The modern parent wants to have it all – a healthy career and a thriving family. Unfortunately, the paths to success for those two things don’t always run parallel. There will be times in your life when you have to choose what you want to prioritize and that isn’t an easy decision to make. But is it possible to find balance between career and family? It might take some extra work but yes, it is possible – keep reading to learn how. 

*Be Honest with Yourself and Others*

If you’re going to keep working while raising children, you need to be honest with yourself, your partner, and your boss. You need to acknowledge that you can’t be in two places at once and that sometimes you’ll make mistakes. At the very beginning you need to come to terms with the fact that you are human – you aren’t perfect and you can’t do everything yourself. The sooner you realize this and start letting other people help you, the better off you are going to be. 

*Set Limits and Stick to Them*

Working full-time (or even part-time) while raising a family is going to eat up every minute of your time – if you let it. The best thing you can do for yourself is to draw a clear line between work time and family time. You have set hours during which you are at your job and you need to maintain distance when you are at home. If that means turning off your cell phone or buying a separate phone for work and personal use, do it. You need to be focused on work when you are at work and present with your family when you are at home. If you walk the line between the two, you’ll never be satisfied.

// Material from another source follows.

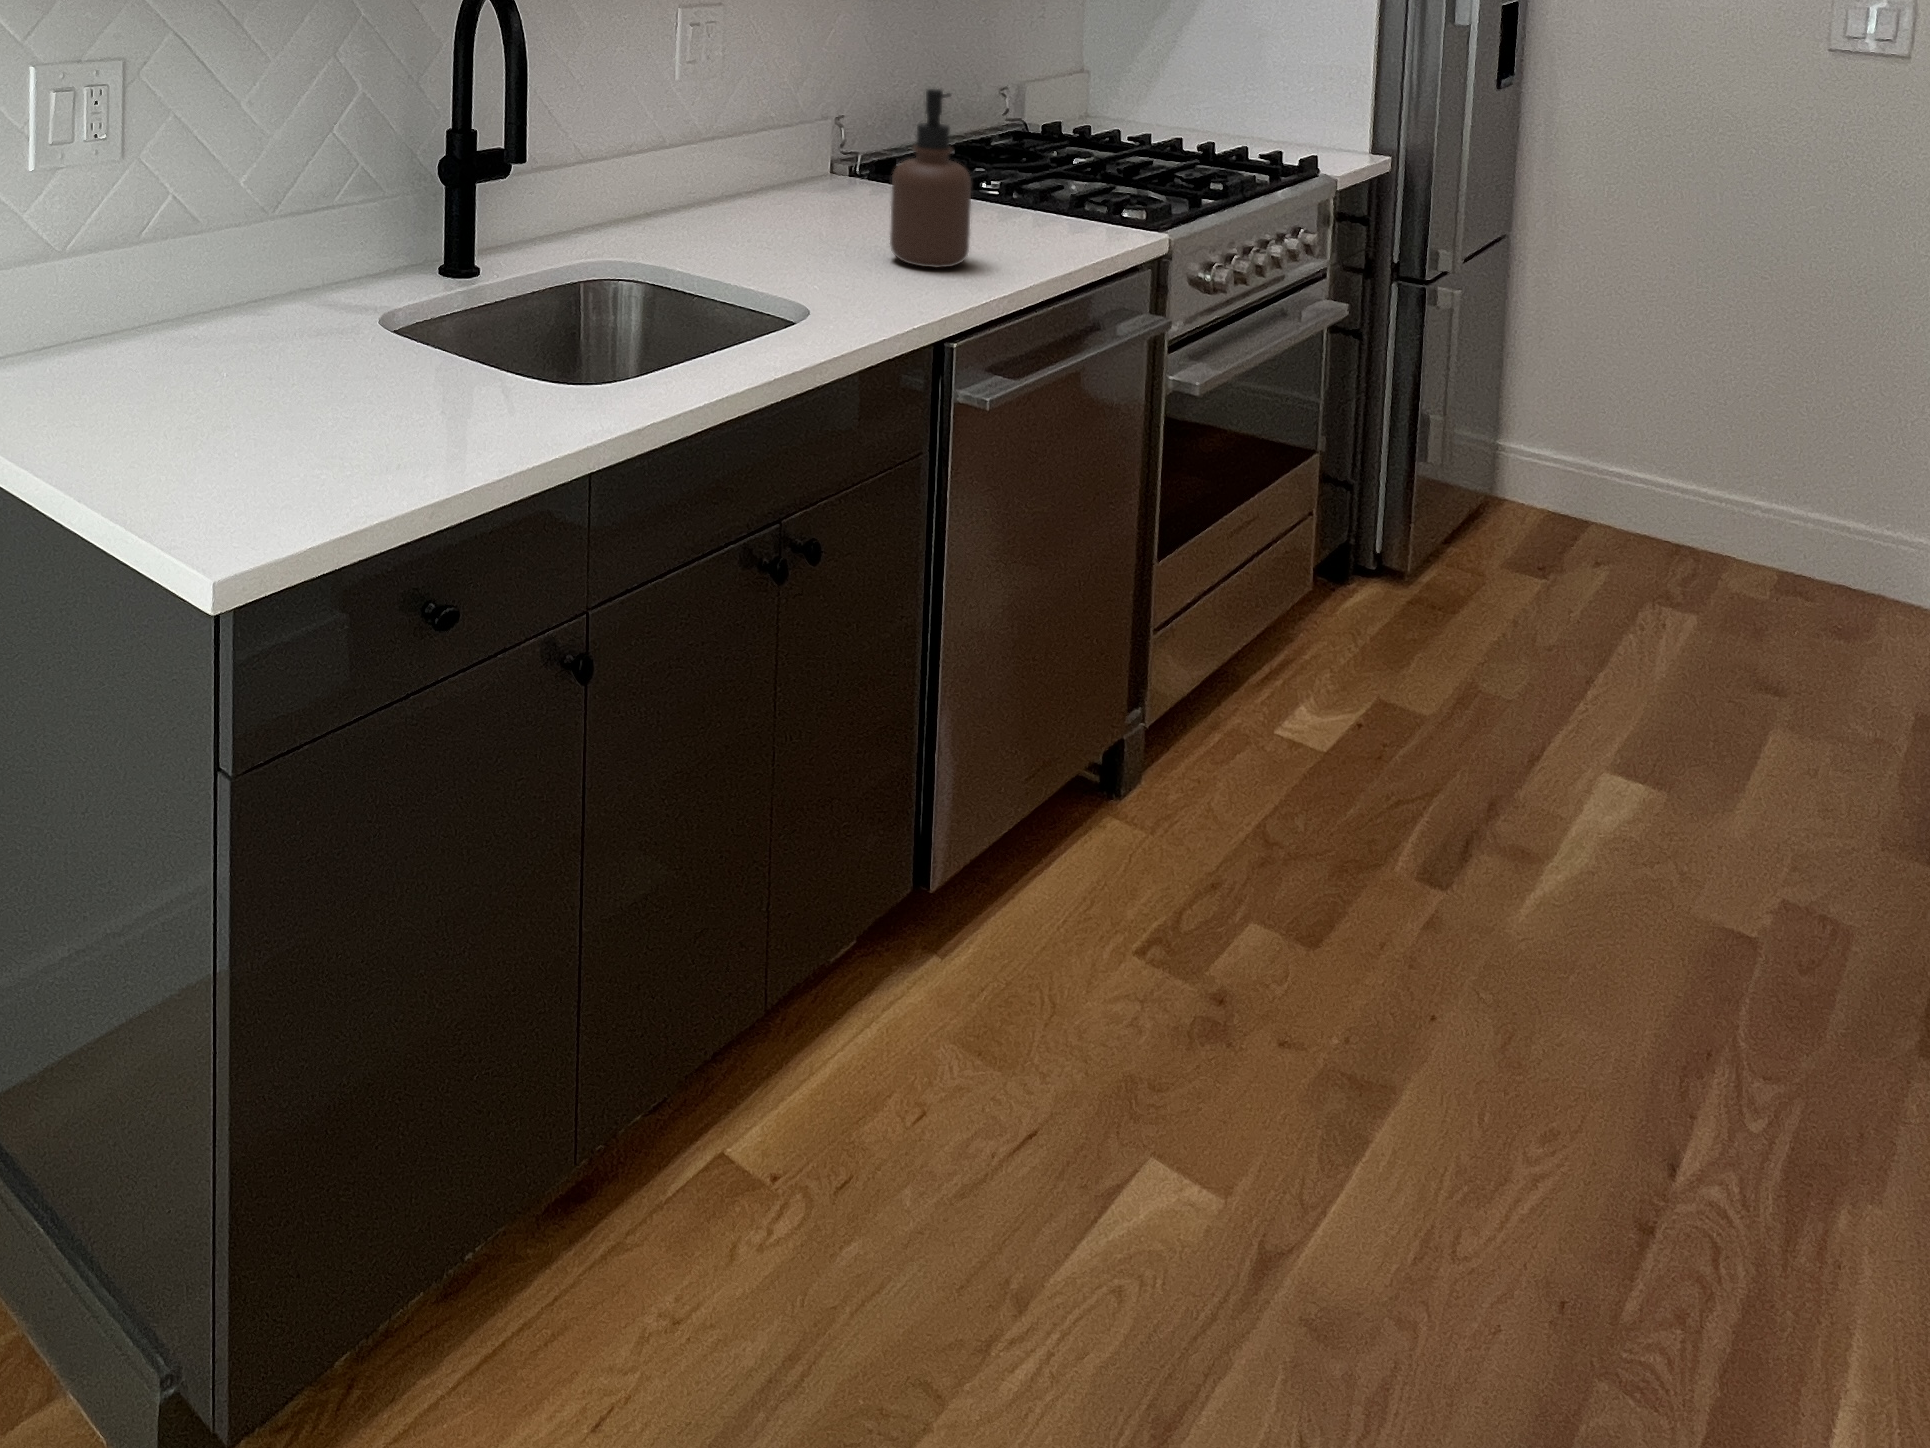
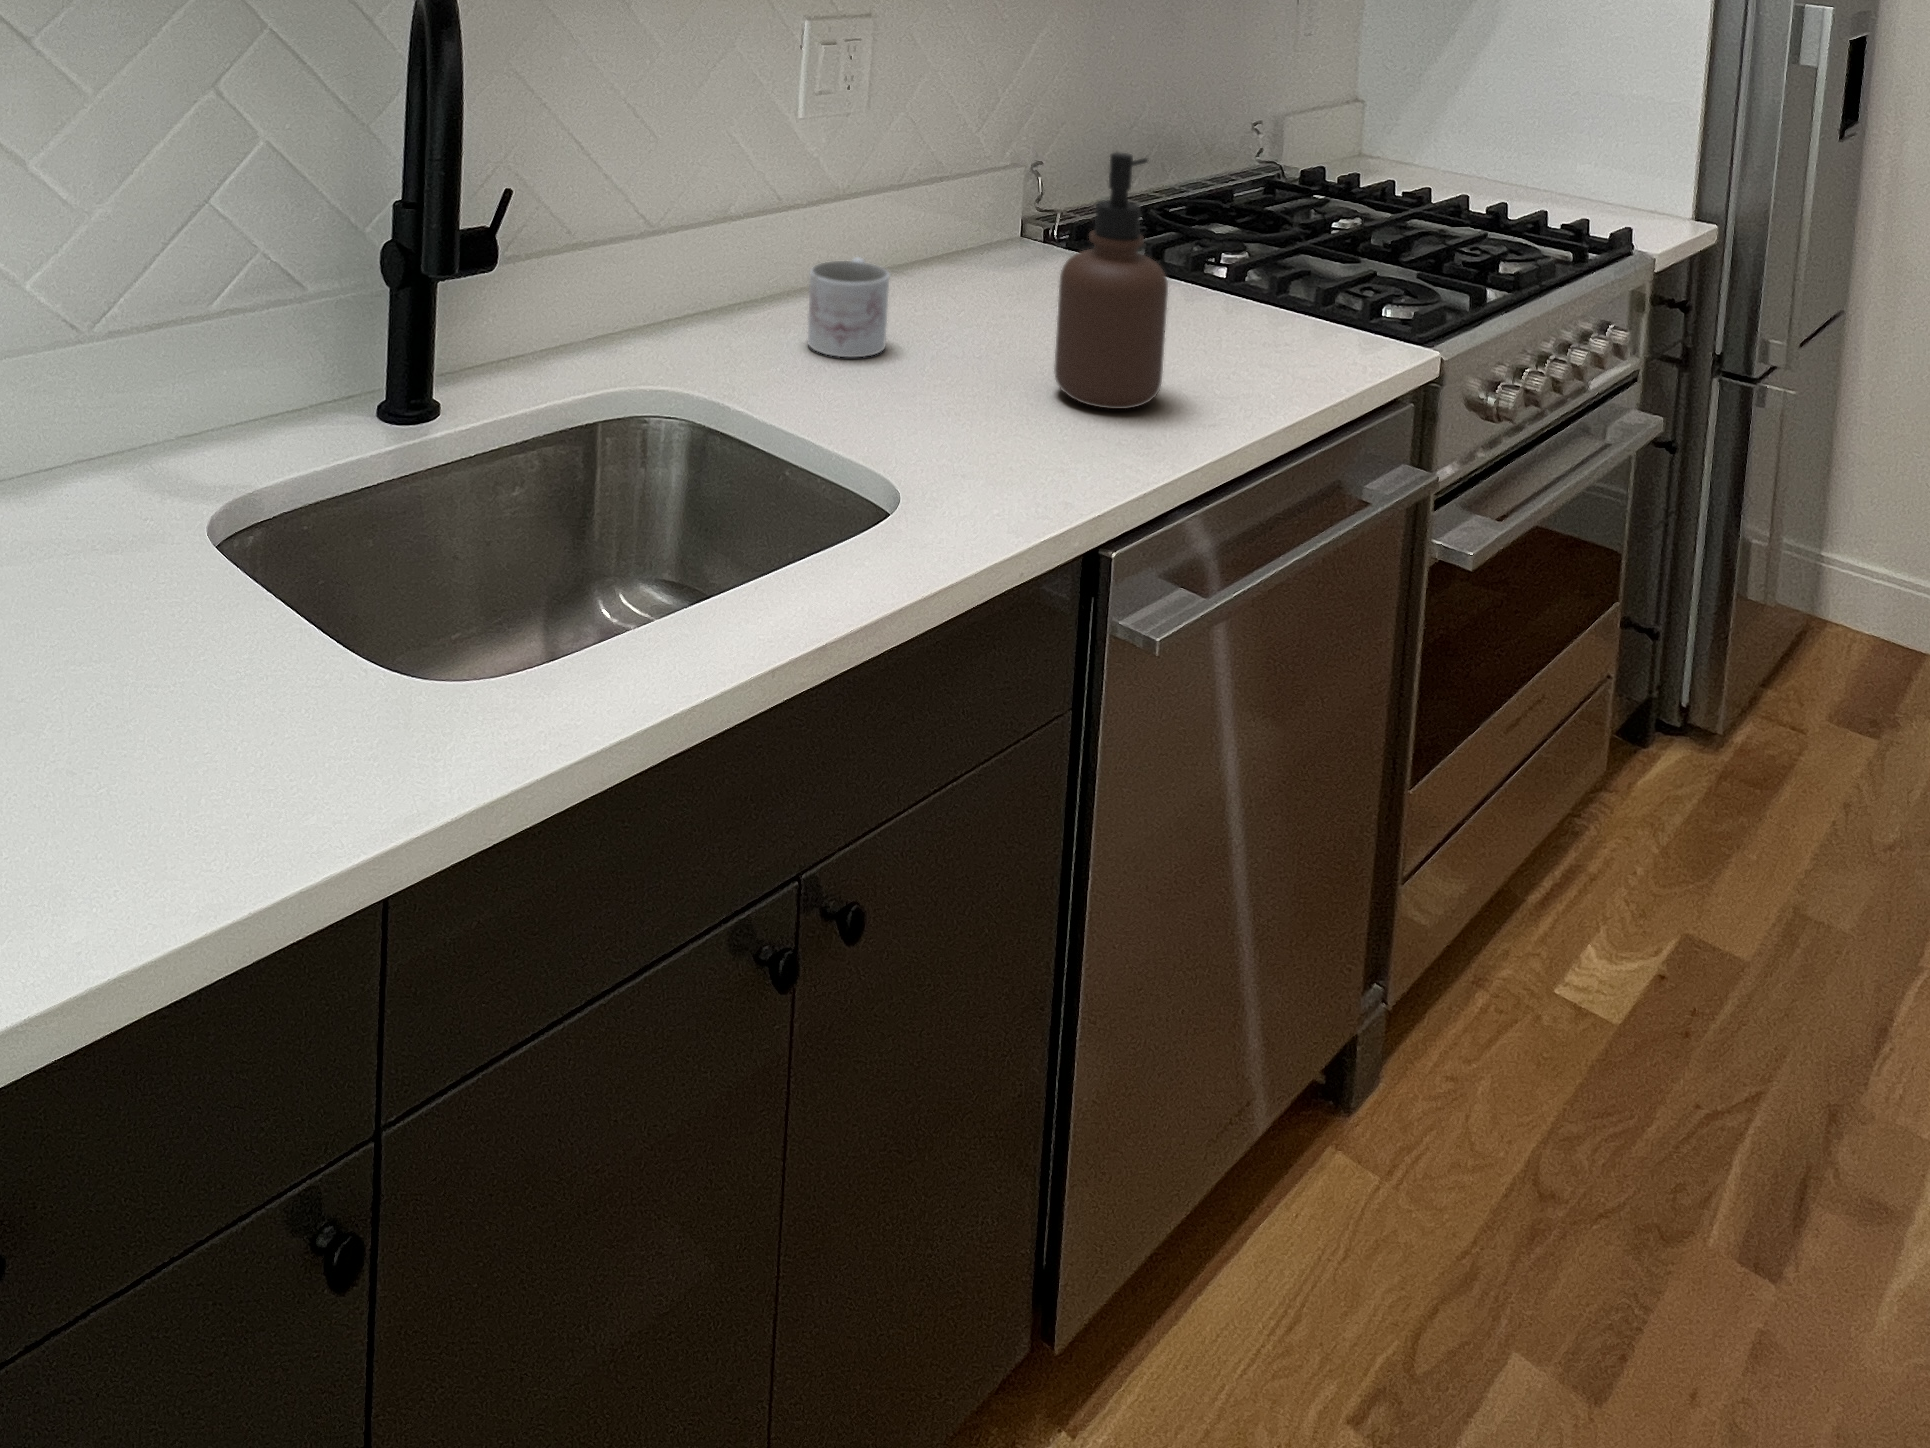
mug: none [703,176,762,243] -> present [808,257,889,357]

*Be a Partner to Your Partner*

Even if your partner does not work, or only works full time, you need to recognize that the two of you are in an equal partnership when it comes to raising your children. Sometimes that might mean asking for help and letting your partner shoulder a little bit of extra weight when something comes up at work. But it will also mean taking on some extra responsibility yourself from time to time to ensure that your partner is able to do the things that keep them fulfilled. 

*Be Adaptable and Ready for Change*

The only thing that is certain in life is its uncertainty. One thing you will learn when you have children is that they are going to be constantly changing and that is something you’ll need to deal with as a parent. As your child grows, his or her needs will change and you may need to make adjustments to handle those changes. This is when it is important to have your partner and your boss on board so you have the freedom to make the necessary adaptations.
Being a parent is never easy, especially if you are going to work while you do it. But there is no reason you can’t have a completely fulfilling and successful career without sacrificing the health of your family. It may take some extra time and effort, but it is well worth it.

~ VS Glen, Community Support


----------